Pola Negri was born in Lipno, Poland, and moved to Warsaw as a child. Living in poverty with her mother, a teenage Pola auditioned and was accepted to the Imperial Ballet. Due to an illness that ended her dancing career, she soon switched to the Warsaw Imperial Academy of Dramatic Arts and became an actress. By 17 she was a star on the Warsaw stage, but World War I would soon change the theater scene. Without the theater, Pola turned to films. With her new career in pictures and her stage success in “Sumurun”, she went to Berlin and was teamed with German director Ernst Lubitsch. The Lubitsch-Negri combination was very successful and the roles that Pola played were earthy, exotic, strong women. One of her films, Passion (1919), was optioned and retitled “Passion” for exhibition in America. The film was such a success that by 1922 she and Lubitsch were both given contracts to work in Hollywood.

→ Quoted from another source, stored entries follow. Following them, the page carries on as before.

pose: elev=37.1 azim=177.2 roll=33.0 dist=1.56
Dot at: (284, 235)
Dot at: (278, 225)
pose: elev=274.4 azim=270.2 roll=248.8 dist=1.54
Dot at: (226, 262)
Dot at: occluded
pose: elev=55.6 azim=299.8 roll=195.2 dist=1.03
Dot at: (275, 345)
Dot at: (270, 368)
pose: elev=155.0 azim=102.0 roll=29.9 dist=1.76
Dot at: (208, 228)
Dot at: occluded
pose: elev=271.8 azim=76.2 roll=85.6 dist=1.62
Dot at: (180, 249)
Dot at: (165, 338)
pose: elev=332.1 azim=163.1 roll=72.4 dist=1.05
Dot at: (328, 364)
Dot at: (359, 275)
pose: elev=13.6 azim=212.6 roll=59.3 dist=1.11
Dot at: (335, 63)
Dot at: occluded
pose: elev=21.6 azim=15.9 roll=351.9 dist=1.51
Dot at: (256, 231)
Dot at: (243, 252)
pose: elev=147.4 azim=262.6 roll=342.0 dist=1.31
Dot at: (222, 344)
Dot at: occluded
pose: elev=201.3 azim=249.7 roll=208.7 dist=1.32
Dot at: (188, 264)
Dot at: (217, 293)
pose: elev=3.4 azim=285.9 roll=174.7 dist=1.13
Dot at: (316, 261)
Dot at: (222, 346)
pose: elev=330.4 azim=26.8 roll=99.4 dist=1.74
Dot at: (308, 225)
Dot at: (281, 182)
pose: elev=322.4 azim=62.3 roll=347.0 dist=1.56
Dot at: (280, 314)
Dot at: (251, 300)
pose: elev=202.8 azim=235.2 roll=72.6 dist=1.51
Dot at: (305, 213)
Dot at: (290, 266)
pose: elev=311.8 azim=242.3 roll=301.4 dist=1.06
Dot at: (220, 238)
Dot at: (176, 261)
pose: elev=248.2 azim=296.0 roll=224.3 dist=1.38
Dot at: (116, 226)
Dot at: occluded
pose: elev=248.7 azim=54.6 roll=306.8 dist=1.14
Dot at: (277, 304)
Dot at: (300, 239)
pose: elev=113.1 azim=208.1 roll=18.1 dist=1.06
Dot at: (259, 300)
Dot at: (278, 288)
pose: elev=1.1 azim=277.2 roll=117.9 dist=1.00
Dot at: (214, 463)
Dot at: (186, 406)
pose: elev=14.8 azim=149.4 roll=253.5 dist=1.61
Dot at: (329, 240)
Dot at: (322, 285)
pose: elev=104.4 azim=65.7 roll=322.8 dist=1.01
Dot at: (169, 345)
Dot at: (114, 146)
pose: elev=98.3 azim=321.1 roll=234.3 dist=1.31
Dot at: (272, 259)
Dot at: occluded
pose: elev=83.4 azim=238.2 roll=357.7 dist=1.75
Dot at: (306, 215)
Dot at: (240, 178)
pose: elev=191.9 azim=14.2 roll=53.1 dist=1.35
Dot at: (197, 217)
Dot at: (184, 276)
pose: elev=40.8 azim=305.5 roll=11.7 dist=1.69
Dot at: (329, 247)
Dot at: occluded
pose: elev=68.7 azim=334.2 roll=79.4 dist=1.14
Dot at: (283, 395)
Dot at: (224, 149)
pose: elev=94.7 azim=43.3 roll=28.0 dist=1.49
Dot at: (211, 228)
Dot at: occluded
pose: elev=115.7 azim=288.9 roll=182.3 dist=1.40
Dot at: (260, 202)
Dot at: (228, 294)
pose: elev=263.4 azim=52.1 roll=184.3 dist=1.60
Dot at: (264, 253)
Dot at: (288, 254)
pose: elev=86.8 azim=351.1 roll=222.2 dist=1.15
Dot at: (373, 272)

While her first few films showed some success, they were overshadowed by her reported romances with such stars as Charles Chaplin and Rudolph Valentino. Forbidden Paradise (1924), made with Lubitsch, and Hotel Imperial (1927) were two of her more successful films. However, three things conspired to end her career in Hollywood: (1) The perception that her mourning for Rudolph Valentino was insincere, though Negri did describe him as the love of her life; (2) The Hays Office codes that would not allow her to show the very traits that made her a sex-siren in Europe; (3) Her thick Polish accent would not play in the sound pictures that were coming into vogue.
Pola Negri returned to Europe and eventually made films for UFA, which was under Nazi management. In 1941 she returned to America penniless. She made Hi Diddle Diddle (1943) and became an American citizen in 1951. Her next and last movie was The Moon-Spinners (1964).
She died of pneumonia in San Antonio, TX, in 1987.